Passage provided Block Start
2021-07-07 22:13:46

by Hugh Dickins

[permalink] [raw]
Subject: [PATCH] fs, mm: fix race in unlinking swapfile

We had a recurring situation in which admin procedures setting up
swapfiles would race with test preparation clearing away swapfiles;
and just occasionally that got stuck on a swapfile "(deleted)" which
could never be swapped off. That is not supposed to be possible.

2.6.28 commit f9454548e17c ("don't unlink an active swapfile") admitted
that it was leaving a race window open: now close it.
Passage provided Block End
Records provided Block Start
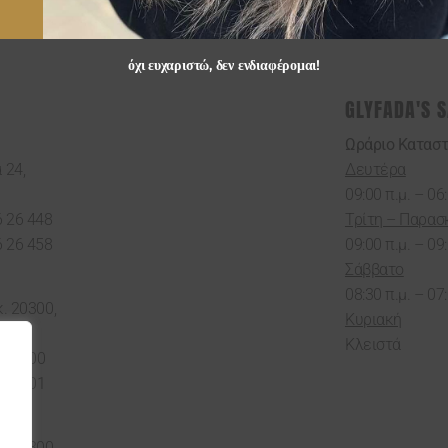
όχι ευχαριστώ, δεν ενδιαφέρομαι!
GLYFADA'S 
Ωράριο Κατασ
 24,
Δευτέρα
09:00 π.μ. – 06:
6 26 448
Τρίτη – Παρασ
6 26 458
09:00 π.μ. – 09:
Σάββατο
08:30 π.μ. – 07:
κ. 20300,
Κυριακή
Κλειστά
 62300
 61301
κ. 20300,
Records provided Block End
**What you will do**
1. Name every item in the patch message that is enclosed in square brackets.
2. Edit the text lines of the listing by changing "Κλειστά" to "Closed" and keeping everything else the same. Omit the pictures from your answer.

**Task-by-task answers**
1.
[permalink]
[raw]
[PATCH]

2.
όχι ευχαριστώ, δεν ενδιαφέρομαι!
GLYFADA'S 
Ωράριο Κατασ
 24,
Δευτέρα
09:00 π.μ. – 06:
6 26 448
Τρίτη – Παρασ
6 26 458
09:00 π.μ. – 09:
Σάββατο
08:30 π.μ. – 07:
κ. 20300,
Κυριακή
Closed
 62300
 61301
κ. 20300,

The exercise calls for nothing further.